--- DATA EXTRACTS Enclosed Below ---

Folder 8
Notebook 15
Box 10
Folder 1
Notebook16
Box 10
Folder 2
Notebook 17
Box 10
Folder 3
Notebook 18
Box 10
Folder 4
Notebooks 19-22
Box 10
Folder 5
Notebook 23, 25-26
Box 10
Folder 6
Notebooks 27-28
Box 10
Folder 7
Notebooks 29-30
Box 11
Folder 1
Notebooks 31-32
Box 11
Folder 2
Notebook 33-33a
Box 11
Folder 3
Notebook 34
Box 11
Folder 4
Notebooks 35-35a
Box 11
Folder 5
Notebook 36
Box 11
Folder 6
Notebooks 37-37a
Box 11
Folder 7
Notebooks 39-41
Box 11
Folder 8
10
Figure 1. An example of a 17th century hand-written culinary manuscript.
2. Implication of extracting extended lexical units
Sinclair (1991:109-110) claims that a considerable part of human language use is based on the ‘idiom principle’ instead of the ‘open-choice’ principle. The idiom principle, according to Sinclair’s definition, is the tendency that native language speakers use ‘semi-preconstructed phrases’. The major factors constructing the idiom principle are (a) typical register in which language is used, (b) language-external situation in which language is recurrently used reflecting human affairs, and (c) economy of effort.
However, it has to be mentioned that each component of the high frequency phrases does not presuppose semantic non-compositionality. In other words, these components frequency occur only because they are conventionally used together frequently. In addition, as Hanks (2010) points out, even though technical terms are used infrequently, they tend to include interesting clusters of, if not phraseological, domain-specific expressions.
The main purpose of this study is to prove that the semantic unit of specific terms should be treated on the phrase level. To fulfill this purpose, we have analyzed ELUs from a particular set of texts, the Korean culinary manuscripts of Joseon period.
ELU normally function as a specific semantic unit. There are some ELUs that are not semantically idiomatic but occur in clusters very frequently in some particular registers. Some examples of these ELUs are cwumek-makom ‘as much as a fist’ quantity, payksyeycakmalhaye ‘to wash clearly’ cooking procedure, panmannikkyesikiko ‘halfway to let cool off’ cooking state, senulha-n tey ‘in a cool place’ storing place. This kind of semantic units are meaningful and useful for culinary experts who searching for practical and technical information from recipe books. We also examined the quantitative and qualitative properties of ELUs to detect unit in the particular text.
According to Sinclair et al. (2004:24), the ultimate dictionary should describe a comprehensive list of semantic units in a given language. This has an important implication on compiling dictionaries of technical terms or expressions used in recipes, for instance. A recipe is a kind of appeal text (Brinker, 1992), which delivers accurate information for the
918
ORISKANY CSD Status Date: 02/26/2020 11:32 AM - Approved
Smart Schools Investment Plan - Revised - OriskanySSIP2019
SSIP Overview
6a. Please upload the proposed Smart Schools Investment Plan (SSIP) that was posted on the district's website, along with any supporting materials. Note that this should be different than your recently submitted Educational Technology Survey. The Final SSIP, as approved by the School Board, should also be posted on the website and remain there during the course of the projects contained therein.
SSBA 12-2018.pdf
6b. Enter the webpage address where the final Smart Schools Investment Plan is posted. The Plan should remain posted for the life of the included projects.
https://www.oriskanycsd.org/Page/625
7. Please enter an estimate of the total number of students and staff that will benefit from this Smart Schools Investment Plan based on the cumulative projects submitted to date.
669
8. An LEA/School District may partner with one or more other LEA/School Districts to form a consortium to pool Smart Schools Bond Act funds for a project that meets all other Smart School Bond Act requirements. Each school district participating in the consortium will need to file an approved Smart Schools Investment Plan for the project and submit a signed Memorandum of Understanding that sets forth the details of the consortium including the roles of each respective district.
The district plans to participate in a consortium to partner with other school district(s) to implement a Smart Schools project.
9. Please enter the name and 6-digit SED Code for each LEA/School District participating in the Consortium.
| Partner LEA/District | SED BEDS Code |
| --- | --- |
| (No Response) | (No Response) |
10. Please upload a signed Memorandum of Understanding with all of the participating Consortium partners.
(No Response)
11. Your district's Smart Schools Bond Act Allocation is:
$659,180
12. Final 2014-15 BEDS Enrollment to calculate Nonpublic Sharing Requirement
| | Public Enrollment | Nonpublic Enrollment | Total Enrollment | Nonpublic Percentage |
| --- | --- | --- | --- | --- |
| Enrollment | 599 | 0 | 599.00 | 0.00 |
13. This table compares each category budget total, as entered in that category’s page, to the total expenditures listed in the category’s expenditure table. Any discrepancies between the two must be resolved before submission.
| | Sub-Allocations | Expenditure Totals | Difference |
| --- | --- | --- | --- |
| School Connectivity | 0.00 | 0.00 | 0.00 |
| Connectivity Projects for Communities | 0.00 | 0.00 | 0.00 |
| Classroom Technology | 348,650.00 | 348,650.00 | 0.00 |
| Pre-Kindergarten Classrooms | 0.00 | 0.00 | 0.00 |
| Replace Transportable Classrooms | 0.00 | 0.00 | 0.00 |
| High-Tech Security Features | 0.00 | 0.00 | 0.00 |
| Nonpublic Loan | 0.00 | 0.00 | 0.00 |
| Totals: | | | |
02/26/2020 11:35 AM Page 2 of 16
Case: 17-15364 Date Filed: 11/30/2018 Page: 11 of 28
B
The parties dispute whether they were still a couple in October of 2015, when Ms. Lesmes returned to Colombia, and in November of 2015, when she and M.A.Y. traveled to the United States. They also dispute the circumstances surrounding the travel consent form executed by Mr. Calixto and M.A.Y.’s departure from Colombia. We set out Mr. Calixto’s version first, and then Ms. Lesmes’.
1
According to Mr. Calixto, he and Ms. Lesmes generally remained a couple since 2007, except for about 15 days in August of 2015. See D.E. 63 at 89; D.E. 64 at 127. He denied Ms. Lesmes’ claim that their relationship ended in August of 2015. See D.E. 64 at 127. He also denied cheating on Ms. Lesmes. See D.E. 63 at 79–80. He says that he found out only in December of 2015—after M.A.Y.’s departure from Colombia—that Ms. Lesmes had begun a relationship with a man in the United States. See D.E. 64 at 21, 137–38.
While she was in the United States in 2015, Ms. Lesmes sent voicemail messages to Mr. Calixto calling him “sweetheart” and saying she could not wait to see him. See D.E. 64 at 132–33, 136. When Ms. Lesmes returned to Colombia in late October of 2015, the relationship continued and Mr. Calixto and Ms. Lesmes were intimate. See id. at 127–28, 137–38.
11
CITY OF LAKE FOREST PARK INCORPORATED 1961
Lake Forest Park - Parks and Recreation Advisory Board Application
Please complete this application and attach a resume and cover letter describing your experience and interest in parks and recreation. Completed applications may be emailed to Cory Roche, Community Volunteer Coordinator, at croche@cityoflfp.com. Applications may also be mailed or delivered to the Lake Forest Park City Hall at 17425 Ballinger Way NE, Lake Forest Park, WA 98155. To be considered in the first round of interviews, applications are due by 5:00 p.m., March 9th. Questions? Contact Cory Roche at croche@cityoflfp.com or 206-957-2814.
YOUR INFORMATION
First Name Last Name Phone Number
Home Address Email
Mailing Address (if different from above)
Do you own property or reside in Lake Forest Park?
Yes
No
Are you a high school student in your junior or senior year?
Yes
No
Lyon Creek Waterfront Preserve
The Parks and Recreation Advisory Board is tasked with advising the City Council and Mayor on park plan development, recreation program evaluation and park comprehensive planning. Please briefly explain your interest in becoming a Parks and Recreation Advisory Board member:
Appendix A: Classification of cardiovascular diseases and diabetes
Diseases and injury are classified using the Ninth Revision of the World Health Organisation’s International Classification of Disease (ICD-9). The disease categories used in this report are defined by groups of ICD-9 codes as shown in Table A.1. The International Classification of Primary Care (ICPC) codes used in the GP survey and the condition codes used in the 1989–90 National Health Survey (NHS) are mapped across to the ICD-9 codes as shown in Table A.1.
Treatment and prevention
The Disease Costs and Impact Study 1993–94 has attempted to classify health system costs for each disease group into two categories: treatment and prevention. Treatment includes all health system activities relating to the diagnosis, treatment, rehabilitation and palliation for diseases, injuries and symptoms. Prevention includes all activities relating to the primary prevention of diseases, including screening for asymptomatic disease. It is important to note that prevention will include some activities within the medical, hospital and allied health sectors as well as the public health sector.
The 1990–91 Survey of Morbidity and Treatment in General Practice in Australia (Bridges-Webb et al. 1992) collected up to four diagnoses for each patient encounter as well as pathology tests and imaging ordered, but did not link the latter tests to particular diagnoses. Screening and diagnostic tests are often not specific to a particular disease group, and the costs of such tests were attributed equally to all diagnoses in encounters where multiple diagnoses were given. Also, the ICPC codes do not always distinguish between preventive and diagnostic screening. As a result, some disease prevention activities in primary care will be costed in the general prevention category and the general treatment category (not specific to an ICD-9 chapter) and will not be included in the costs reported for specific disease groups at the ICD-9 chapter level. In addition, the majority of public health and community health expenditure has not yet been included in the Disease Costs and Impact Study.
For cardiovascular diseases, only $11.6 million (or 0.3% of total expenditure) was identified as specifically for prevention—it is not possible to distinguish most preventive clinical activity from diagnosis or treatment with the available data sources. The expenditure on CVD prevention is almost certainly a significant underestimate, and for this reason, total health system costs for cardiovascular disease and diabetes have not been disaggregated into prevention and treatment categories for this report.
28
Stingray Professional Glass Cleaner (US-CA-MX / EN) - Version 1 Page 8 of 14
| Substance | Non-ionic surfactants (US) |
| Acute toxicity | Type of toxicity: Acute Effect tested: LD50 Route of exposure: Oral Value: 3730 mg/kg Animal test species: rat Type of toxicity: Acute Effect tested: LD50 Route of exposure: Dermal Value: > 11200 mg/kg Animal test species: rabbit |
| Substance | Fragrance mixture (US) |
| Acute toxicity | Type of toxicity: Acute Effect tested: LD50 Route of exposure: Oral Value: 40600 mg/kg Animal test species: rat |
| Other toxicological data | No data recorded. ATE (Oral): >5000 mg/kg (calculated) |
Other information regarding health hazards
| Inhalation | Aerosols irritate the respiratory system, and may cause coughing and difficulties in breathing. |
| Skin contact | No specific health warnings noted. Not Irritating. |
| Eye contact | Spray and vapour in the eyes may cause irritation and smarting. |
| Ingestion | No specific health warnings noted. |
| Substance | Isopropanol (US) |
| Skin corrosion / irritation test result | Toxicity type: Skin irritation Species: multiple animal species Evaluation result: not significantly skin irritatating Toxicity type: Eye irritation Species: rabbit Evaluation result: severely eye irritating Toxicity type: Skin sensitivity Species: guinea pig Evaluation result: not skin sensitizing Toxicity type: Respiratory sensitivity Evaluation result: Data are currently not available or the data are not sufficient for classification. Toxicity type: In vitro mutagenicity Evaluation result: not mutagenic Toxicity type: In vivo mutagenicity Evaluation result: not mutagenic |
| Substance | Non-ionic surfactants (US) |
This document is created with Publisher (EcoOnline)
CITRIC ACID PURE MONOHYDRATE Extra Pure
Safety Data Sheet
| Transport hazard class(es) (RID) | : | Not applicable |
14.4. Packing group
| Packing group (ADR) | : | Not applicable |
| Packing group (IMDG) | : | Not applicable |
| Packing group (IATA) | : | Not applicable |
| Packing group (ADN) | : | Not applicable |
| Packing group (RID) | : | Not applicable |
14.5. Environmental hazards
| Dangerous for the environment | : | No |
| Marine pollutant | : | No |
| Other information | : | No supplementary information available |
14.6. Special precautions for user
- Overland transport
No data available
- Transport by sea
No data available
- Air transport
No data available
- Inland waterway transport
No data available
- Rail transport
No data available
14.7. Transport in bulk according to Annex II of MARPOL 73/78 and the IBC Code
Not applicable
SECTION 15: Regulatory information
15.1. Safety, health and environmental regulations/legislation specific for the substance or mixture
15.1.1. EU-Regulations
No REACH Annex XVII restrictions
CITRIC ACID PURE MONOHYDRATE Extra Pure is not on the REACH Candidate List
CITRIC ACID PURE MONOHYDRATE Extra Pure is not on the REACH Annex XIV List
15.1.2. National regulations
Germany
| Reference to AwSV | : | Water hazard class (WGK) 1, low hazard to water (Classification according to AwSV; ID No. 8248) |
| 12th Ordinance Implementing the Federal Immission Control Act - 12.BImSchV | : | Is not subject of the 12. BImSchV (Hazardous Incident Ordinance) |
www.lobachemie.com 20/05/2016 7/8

--- End of Enclosed DATA EXTRACTS ---

__WORK ORDER__:
Retype exactly the lines of the data above that fall between the line with "8. An LEA/School" and the line with "The district plans", inclusive, and add nothing.

__COMPLETED EXERCISE__:
8. An LEA/School District may partner with one or more other LEA/School Districts to form a consortium to pool Smart Schools Bond Act funds for a project that meets all other Smart School Bond Act requirements. Each school district participating in the consortium will need to file an approved Smart Schools Investment Plan for the project and submit a signed Memorandum of Understanding that sets forth the details of the consortium including the roles of each respective district.
The district plans to participate in a consortium to partner with other school district(s) to implement a Smart Schools project.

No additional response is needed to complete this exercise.